Ah yes, school. Rugby four
times a week: on Monday afternoons, Thursday
afternoons, Friday evenings and Saturday
afternoons. Even then, at
school, Friday was the best day of the week. I don’t know why,
because the
weekend, as I look back, was hardly
two days of freedom. School on Saturday
morning, rugby on Saturday afternoon
and then more prep. Anyway, where
was I? Ah yes, rugby on
Monday. Down on the rugby field, a furlong of level
meadow, near the edge of the city by
Mount Woods. We could
walk from the school, which was by
the cathedral, to the rugby field in 10
minutes, and the rugby field was
more or less in the country. November
evenings, and in a pause in the
game, when the scrum was down and we in the
backs had a second to ourselves to
think about life in general, you could see
St Aidan’s with its tower looming through
the late afternoon mists. The tower
had windows and turrets, and
looked like a grey owl. The two windows were
the eyes and the turrets were the
ears. That’s what it looked like in the
November evenings. An owl looking
across over the low red roofs of the houses
to where we were
playing. The ball’s out now, concentrate, scrum half, fly half,
me, look for the gap, always look
for the gap, go for it, through it, now there’s
only the full back to beat. On with the game!

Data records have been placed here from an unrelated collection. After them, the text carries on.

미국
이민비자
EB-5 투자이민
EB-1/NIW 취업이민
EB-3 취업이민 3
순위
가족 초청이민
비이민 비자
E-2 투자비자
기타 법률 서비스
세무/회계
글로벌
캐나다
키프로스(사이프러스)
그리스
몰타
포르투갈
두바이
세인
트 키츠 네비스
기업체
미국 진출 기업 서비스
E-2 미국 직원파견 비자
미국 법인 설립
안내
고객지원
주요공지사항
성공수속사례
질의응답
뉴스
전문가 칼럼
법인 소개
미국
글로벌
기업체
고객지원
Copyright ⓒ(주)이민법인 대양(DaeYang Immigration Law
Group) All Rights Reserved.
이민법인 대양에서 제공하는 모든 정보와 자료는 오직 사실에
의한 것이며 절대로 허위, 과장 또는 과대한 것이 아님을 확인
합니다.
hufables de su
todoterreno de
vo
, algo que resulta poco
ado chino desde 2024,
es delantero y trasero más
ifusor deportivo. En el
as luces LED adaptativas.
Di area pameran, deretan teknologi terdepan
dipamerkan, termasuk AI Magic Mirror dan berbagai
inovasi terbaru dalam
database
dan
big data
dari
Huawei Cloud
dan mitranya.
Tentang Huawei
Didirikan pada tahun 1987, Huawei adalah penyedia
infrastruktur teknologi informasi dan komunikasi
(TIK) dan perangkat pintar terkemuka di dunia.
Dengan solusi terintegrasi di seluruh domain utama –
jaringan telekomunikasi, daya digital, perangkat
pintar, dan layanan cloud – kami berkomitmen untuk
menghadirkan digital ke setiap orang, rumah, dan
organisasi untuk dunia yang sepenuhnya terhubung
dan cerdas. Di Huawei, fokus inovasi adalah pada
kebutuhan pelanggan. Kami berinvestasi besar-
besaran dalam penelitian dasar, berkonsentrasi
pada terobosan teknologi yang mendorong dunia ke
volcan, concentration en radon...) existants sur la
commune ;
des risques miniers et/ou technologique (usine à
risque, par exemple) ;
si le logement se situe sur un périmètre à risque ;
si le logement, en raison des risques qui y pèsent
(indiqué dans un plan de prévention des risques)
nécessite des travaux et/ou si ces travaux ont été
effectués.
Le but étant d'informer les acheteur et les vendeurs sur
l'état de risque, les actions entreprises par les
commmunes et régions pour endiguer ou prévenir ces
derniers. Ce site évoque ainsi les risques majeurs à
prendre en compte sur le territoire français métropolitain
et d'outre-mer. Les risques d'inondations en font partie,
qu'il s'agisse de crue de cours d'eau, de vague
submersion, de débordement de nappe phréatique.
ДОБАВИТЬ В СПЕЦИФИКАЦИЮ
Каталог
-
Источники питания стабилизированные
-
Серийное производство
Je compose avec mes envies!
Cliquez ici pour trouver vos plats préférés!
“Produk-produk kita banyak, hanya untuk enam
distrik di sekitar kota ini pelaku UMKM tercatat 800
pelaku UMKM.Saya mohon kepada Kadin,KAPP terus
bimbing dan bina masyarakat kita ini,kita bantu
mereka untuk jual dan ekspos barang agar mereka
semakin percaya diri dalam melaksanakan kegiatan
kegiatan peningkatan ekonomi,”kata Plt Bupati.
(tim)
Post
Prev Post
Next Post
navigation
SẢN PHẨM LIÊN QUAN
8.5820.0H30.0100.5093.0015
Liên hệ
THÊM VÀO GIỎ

The school was in many different
buildings, and these old buildings were
scattered around the Liberties,
which were the streets close to the
cathedral. Each building
was a young bird’s flutter, as Keats would have
said, from the cathedral,
and the cathedral dominated the life of the
school. How many
times did we walk up and down the Liberties! Even
between classes we walked those
streets.
Everything at school changed with
the seasons. In the December evenings, as
the term led up to Christmas,
the air was crisp and cold and at 4 o’clock it began
to get dark. The
day was closing down and the evening was saying, ‘Go inside
now. Go home!’ The
lights of the houses all said, ‘Come in!’ The
fields, the hedges and the lanes
were all shutting up for the night. The
birds had given up and turned in
long ago. All life had moved inside.
The houses were turning on their
lights, making the rooms as cheerful and
cosy as possible. Well,
I’m wrong there. The houses of the good folk of
Waterbury may have been cosy but the
dormitories in our school had no heating
all the winter through. There
was a theory that fresh air was good for character
building, for morals and for the
general education of boys. Our
dormitories
were enormous fridges with beds
in. This seemed normal to us then. It was how
life was. We never thought of
countries further south where you did not need to
possess a coat or scarf or gloves,
and where your hands never tingled with the
frost. You went to bed and waited for what
seemed to be hours, and was
probably twenty minutes or so, for your feet to warm up. They were long
minutes though, very
long.
Rugby finished at half
past four. Then back, shower, change. Always in a
rush. There was no time to hang around. No time for
melancholy. Ten to five. At ten to five in the afternoon
we were in the passage by the kitchen queuing for tea. Ten to five in the
afternoon. Stands the cathedral clock at 10 to 5? We would join
the queue in the corridor and shuffle forward to the hatch that opened into the
big high kitchen. At the hatch we collected a mug of tea, six slices of
bread with a small cube of butter and a little jam and, on Sundays only, a
slice of cake. On Sundays only, remember. Then up the
stone steps and left into the dining room. After tea it was prep,
chapel, supper, prep and then a few minutes of free time before bed.
And that was the evening, week in week out, term after term.
That was the Waterbury
day, and even now, after over 70 years, I am still governed by some of the
times. It’s 5 o’clock now, so I’m late for the tea queue. I'll
wander into the kitchen here at home and make myself a cup and have some slices
of bread with some butter and a little jam.